雷の、電撃の、イメージをして、額の光石に集中して。
やれ!
はやくやれ!
やるんだ……!
ころせ、ころせ、ころせ。
当然の報いだ。
死んでも文句はいえない!
そうだ。
だいじょうぶ。
死んでも文句は言わない……。
俺は。
俺は《照明魔法》を止めていた。
下を向いて静かに目をつむる。
マリアとミュウルニクスが、迷わずいっきに俺のをやれるように。
涙を流していたが、心の中では微笑んでいた。
分かってるよ……。
俺だって馬鹿じゃない……。
マリアとミュウルニクスが本気で俺を殺そうとするなら……。
そうしなきゃならない理由があるんだよね?
カーバンクルを殺さなきゃならない理由が。
切羽詰まった理由が……。
俺にはふたりを殺すことなんてできない。
俺はふたりのことが好きだから。
慕っているんだ……。
俺を本気で殺したいなら、はじめから反撃のチャンスなど与えずに、ひとおもいにやるべきだよ。
なのに彼女達は俺に生き残るチャンスを与えていた。
自分らが死んで、俺が生き残れるチャンスを与えてくれていた。
そんなことしないで、さっさと刺せば良かったのに。
彼女達はそうしなかった……。
俺に最後のチャンスを与えてくれていたんだ……。
それを知った時、俺は……。
ミュウルニクスとマリアは俺を黙って見ていた。
その手がガクガクと震えている。
ふたりが息を呑んで、言葉を出せずに……。
「……合格ですよ。私たちが、あなたを本気で殺すわけ……ないじゃないですか……ちょっと力を試していただけなんです……」
マリアがそういって無理やり微笑んだ。
でも涙をながして震えている。
嘘をついている。
「はっはっはっは! ちょっとやり過ぎたかしら。
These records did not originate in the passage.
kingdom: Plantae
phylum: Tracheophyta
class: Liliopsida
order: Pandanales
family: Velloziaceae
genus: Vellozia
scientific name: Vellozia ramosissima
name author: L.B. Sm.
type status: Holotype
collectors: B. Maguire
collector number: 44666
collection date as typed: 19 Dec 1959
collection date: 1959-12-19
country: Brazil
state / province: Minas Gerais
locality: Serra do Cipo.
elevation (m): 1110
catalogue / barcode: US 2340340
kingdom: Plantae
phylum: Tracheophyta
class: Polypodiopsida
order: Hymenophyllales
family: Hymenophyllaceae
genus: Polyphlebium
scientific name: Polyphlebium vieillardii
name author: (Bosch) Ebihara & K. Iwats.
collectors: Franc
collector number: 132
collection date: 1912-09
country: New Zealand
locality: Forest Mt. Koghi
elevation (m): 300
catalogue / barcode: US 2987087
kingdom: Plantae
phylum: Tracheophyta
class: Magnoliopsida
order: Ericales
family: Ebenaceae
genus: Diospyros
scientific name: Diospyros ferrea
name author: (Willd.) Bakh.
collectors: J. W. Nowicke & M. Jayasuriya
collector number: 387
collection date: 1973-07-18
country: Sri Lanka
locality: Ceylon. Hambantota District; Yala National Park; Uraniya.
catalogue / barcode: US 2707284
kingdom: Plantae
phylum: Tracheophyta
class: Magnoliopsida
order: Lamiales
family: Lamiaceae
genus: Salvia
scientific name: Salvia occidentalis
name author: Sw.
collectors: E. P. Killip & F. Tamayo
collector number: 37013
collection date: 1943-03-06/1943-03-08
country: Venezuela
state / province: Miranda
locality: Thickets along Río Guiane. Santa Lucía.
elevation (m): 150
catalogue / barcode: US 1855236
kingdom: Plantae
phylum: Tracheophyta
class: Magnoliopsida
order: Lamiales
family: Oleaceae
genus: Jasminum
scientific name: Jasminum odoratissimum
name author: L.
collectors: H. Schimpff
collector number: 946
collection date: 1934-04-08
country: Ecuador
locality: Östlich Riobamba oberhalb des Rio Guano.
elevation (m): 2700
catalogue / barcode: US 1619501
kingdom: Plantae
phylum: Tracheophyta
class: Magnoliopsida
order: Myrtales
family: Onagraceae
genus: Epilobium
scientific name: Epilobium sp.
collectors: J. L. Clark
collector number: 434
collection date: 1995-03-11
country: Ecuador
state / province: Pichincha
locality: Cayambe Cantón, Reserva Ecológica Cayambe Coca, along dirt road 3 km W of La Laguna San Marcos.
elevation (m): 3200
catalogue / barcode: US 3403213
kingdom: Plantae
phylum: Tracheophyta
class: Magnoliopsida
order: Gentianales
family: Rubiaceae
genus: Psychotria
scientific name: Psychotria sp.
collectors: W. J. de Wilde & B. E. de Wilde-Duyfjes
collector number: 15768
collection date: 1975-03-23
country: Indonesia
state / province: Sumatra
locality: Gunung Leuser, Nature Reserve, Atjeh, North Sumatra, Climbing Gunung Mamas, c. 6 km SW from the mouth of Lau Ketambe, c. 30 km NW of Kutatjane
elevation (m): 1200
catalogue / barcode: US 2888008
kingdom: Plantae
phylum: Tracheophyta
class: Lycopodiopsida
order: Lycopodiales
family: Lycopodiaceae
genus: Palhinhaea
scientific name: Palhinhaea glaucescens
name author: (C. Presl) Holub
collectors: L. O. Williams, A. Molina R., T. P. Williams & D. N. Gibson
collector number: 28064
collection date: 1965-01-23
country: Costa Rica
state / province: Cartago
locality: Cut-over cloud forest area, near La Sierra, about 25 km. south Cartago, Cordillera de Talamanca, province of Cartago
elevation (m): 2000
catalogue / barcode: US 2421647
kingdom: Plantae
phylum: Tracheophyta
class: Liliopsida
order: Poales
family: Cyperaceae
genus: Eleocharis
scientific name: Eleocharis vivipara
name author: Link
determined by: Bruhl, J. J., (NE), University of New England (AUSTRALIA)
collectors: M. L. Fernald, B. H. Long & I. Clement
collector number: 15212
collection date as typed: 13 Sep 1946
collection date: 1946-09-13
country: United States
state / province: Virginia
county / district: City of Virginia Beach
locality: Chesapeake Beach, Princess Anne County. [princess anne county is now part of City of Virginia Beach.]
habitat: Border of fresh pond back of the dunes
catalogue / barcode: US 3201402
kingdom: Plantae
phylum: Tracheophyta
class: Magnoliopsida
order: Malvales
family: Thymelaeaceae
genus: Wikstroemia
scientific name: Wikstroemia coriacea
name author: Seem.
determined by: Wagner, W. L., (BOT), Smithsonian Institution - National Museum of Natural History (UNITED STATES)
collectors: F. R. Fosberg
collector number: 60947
でもいいでしょ。対人戦の修行にもなったことだし……」
ミュウルニクスが尻尾をフリフリしながら笑っている。
彼女達は無理やり笑っているが、きっと心の中では涙を流している。
何かに支配されている者の表情だ……。
いったい何に……?
もしかして君たちは監視してる奴の正体を知っているのか?
あの《死骨狼》や《大地喰らい》など、モンスター共をあやつり、俺達を監視している奴の正体を?
ミュウルニクスが静かに頷いた。
やはりそうなんだ。
いよいよだ……。
俺の知らない最後の謎が解き明かされる……。